Give the white trim in your home an entirely new look with a faux wood treatment. Select a picture or sample of wood you'd like to recreate in paint form; then purchase two paint shades -- one matching the light or background wood, one matching the grain. Clear latex glaze adds a slightly translucent effect to the grain color and extends the drying time, providing enough time to create the faux finish before the surface dries.
Cover the floor of the work area with newspaper or tarps. If working in a doorway, place some of the paper beneath the doorway and on either side. Slide the edge of the paper beneath the baseboards, if possible.
Sand the trim gently with a fine-grit sanding block to scuff up the finish slightly. Wipe the dust away with a tack cloth.
Cover the areas of the walls and floor adjacent to the trim with strips of painter's tape. If possible, slide the edge of the tape beneath the trim or behind the baseboards for a clean edge while painting. If the trim is not yet on the wall, place the pieces on newspaper or tarps. Prop the trim pieces up on blocks of wood, if you like, for easier access to the edges.

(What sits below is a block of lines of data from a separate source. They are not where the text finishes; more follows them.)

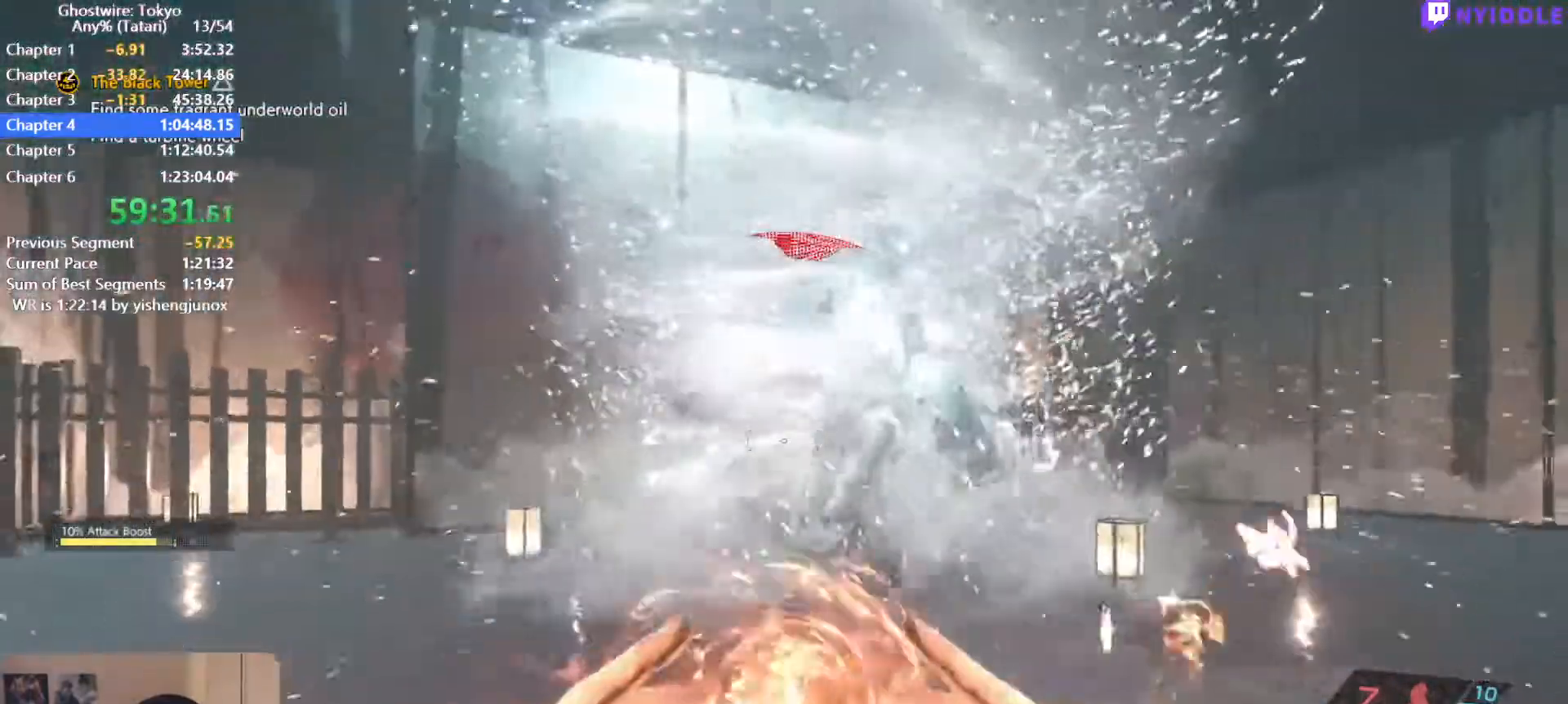
{"keys": ["a", "shift", "w"], "mouse": [], "events": []}
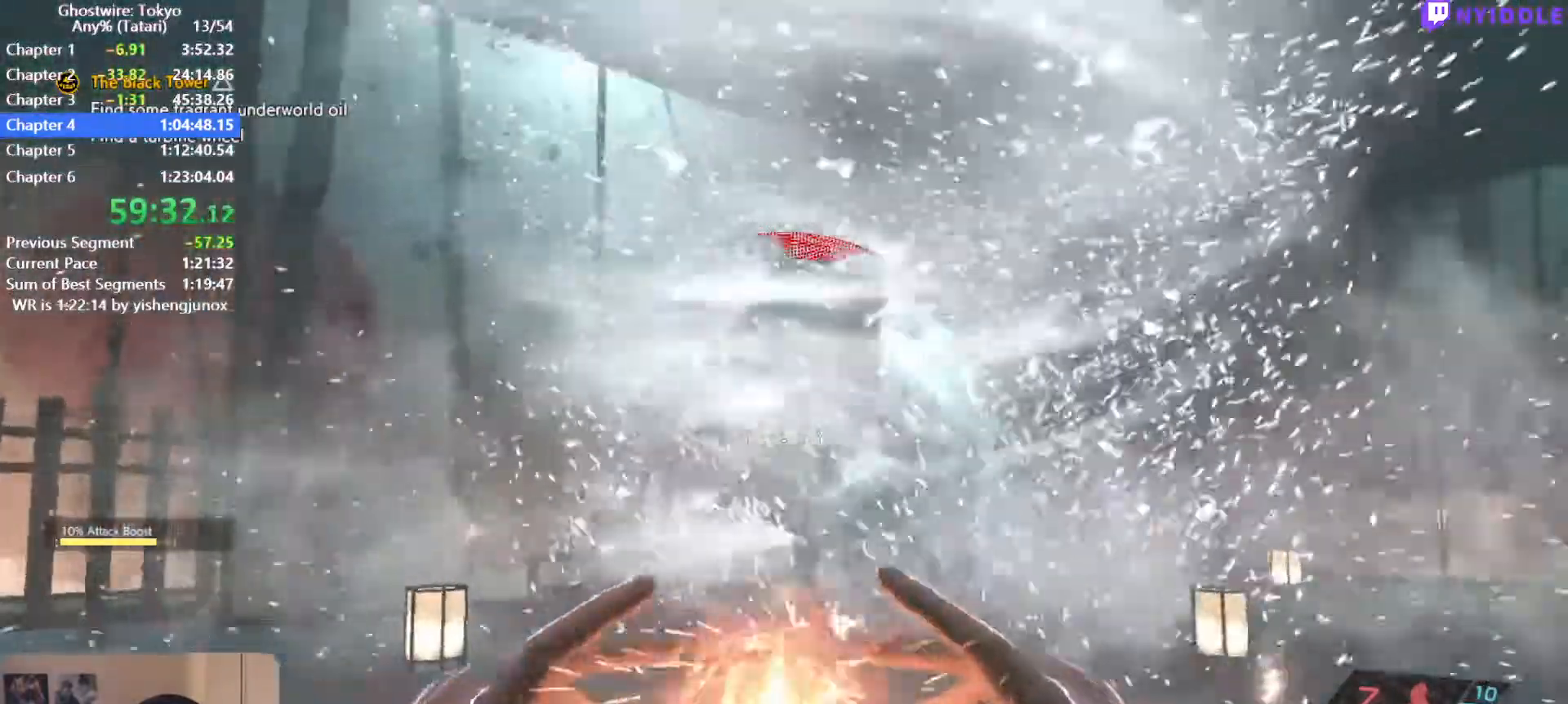
{"keys": [], "mouse": [], "events": [[234, "w", "up"], [334, "shift", "up"], [384, "s", "down"], [434, "a", "up"], [467, "s", "up"]]}
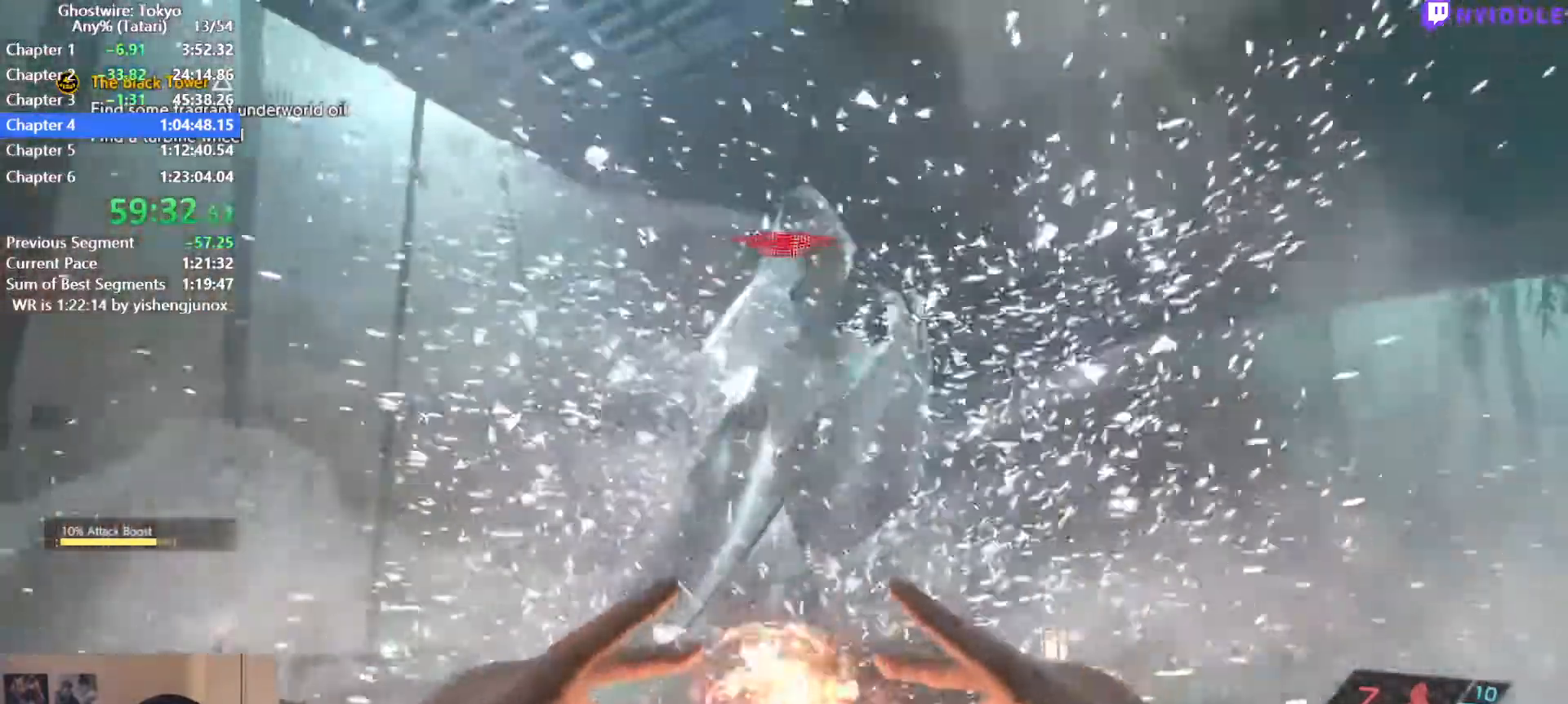
{"keys": [], "mouse": [], "events": []}
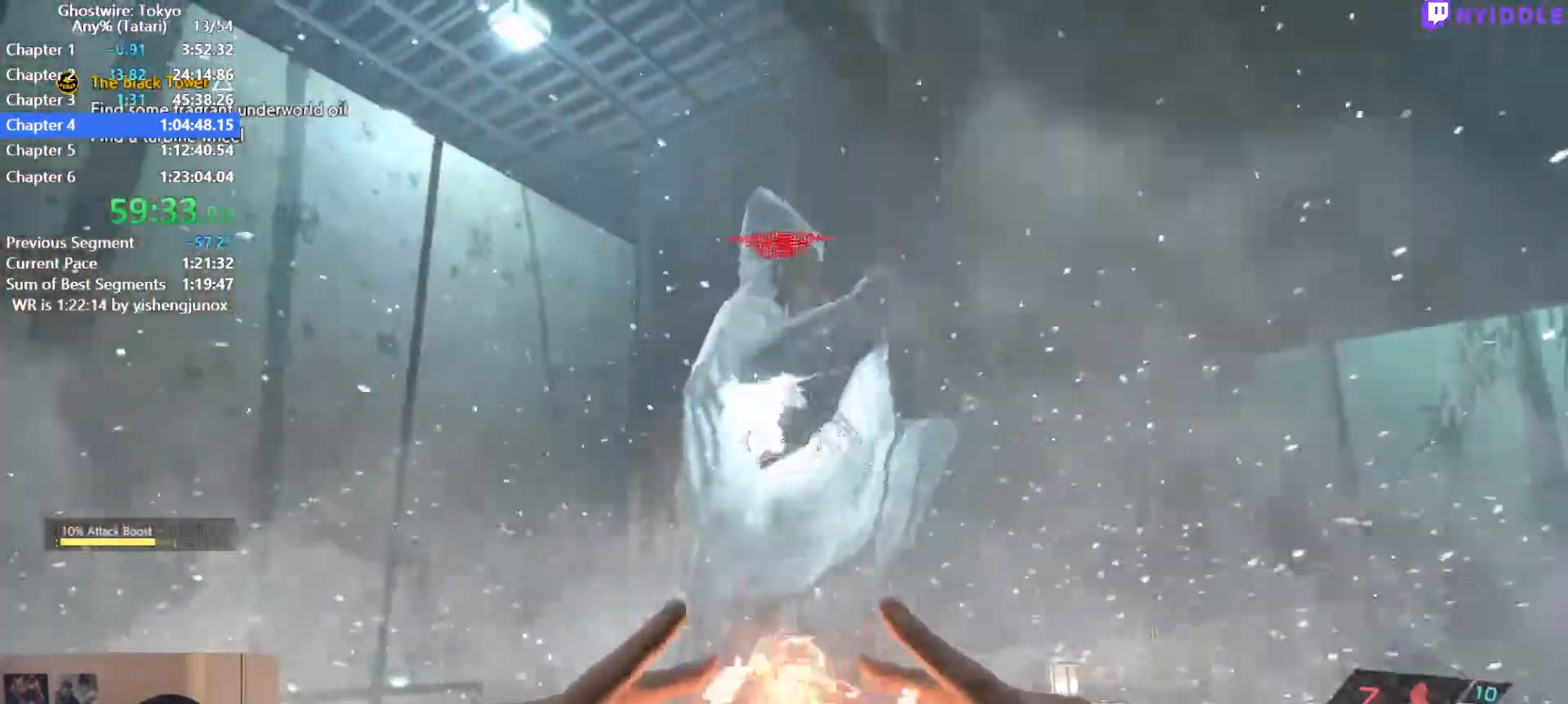
{"keys": [], "mouse": [], "events": [[134, "mouse_left", "down"], [184, "mouse_left", "up"], [250, "mouse_left", "down"], [367, "mouse_left", "up"], [450, "mouse_left", "down"], [500, "mouse_left", "up"]]}
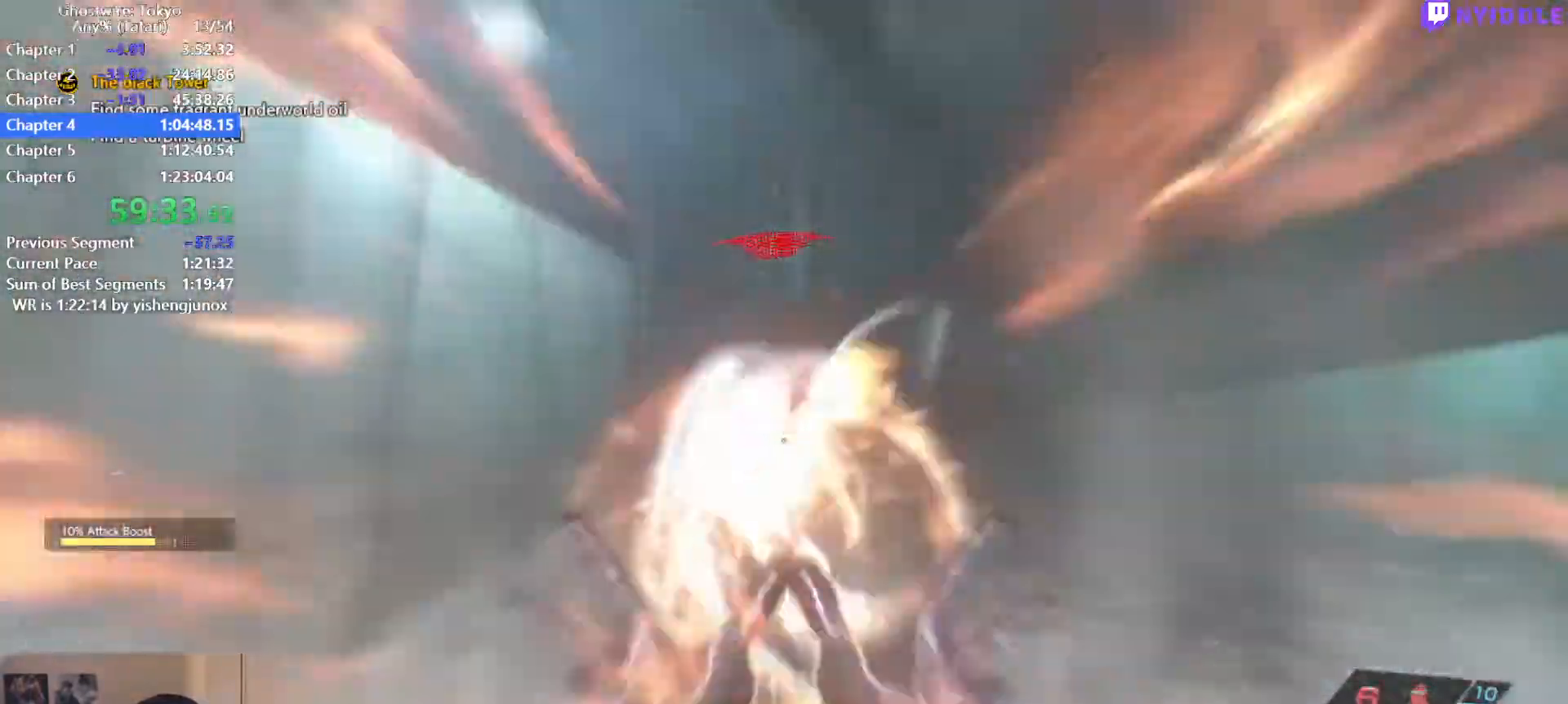
{"keys": [], "mouse": ["left"], "events": [[100, "mouse_left", "down"], [200, "mouse_left", "up"], [284, "mouse_left", "down"], [334, "mouse_left", "up"], [434, "mouse_left", "down"]]}
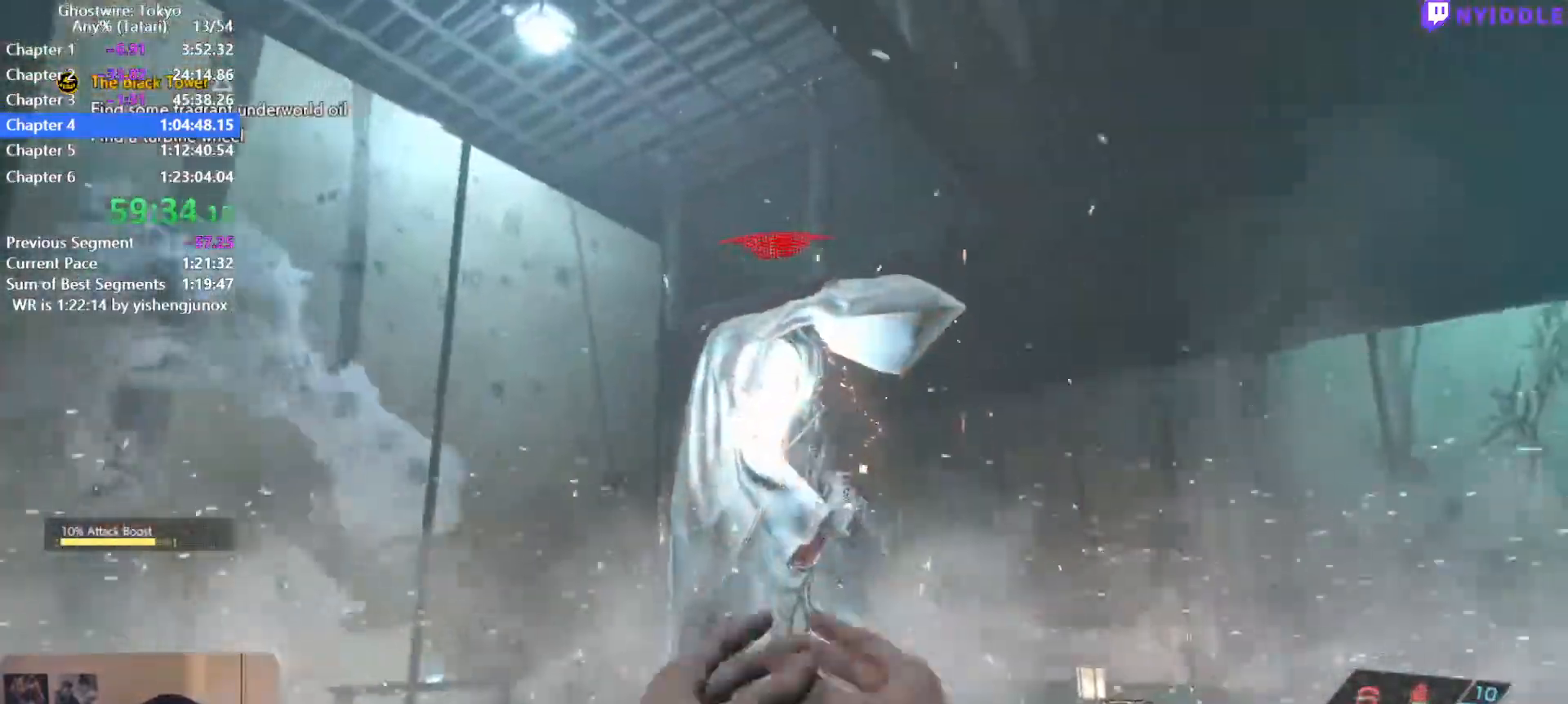
{"keys": [], "mouse": [], "events": [[17, "mouse_left", "up"], [117, "mouse_left", "down"], [167, "mouse_left", "up"], [300, "mouse_left", "down"], [350, "mouse_left", "up"], [450, "mouse_left", "down"], [484, "mouse_left", "up"]]}
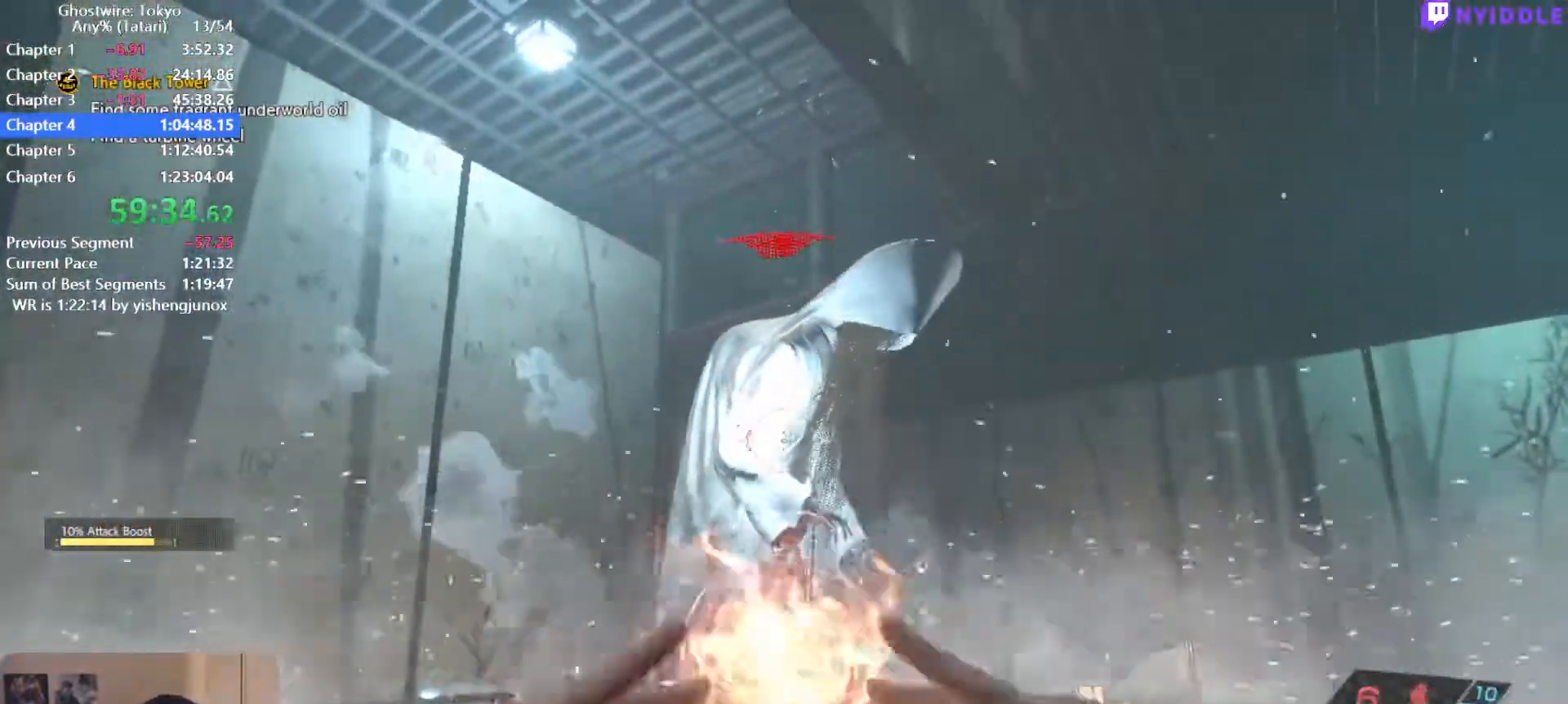
{"keys": [], "mouse": [], "events": [[267, "mouse_left", "down"], [317, "mouse_left", "up"], [417, "mouse_left", "down"], [500, "mouse_left", "up"]]}
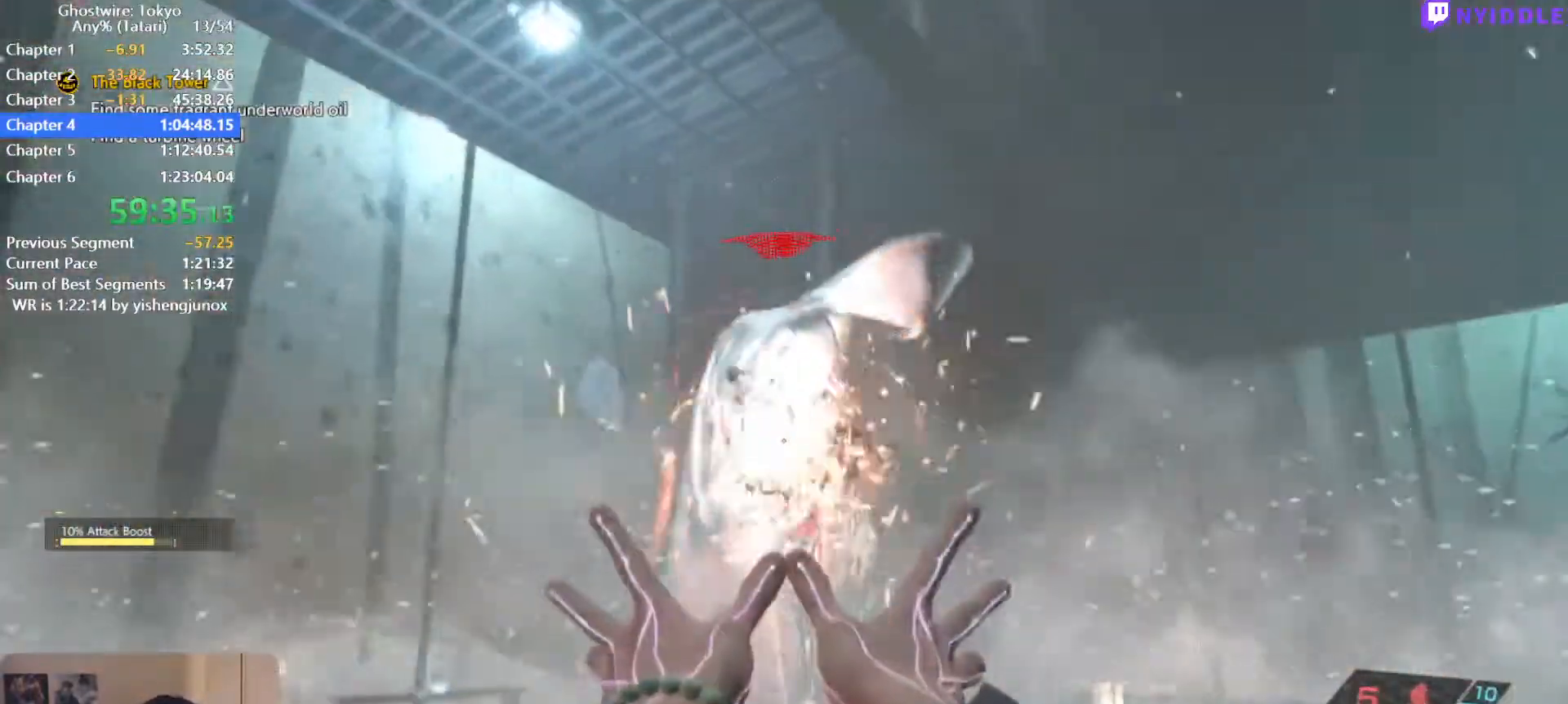
{"keys": [], "mouse": ["left"], "events": [[50, "s", "down"], [100, "mouse_left", "down"], [100, "s", "up"], [150, "mouse_left", "up"], [284, "mouse_left", "down"], [334, "mouse_left", "up"], [467, "mouse_left", "down"]]}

Pour the lighter of the two wood paint colors into a paint tray after stirring it. Paint each trim piece completely with the light wood color using a paintbrush. Allow the paint to dry completely. Paint a scrap piece of cardboard the same color, allowing it to dry as well.
Stir the second paint color and pour some of it into a dry paint dry. Mix in half as much glaze or slightly less, brushing some of it onto the painted cardboard scrap after dipping just the tips of the paintbrush bristles into the glaze. Adjust the glaze mixture with more clear glaze or more paint to change the translucency -- the more glaze, the more translucent the grain color.
Brush the glaze blend over the trim in the direction you want the wood grain to go -- long brush strokes along the length of each board, in most cases. Work on only one board at a time; otherwise, the glaze may dry before you complete the grain finish.
Go over the wet glaze with a wood grain rocker tool or a graining comb. Drag the rocker or comb through the wet glaze, following the direction of the board to create the grain. Wiggle the rocker or comb slightly to create variations in the grain. If using a rocker tool, rock it back and forth slightly to create changes in the grain and knots. Wipe off the tool on a rag between passes to remove excess grain. Allow the glaze to dry completely before touching the trim.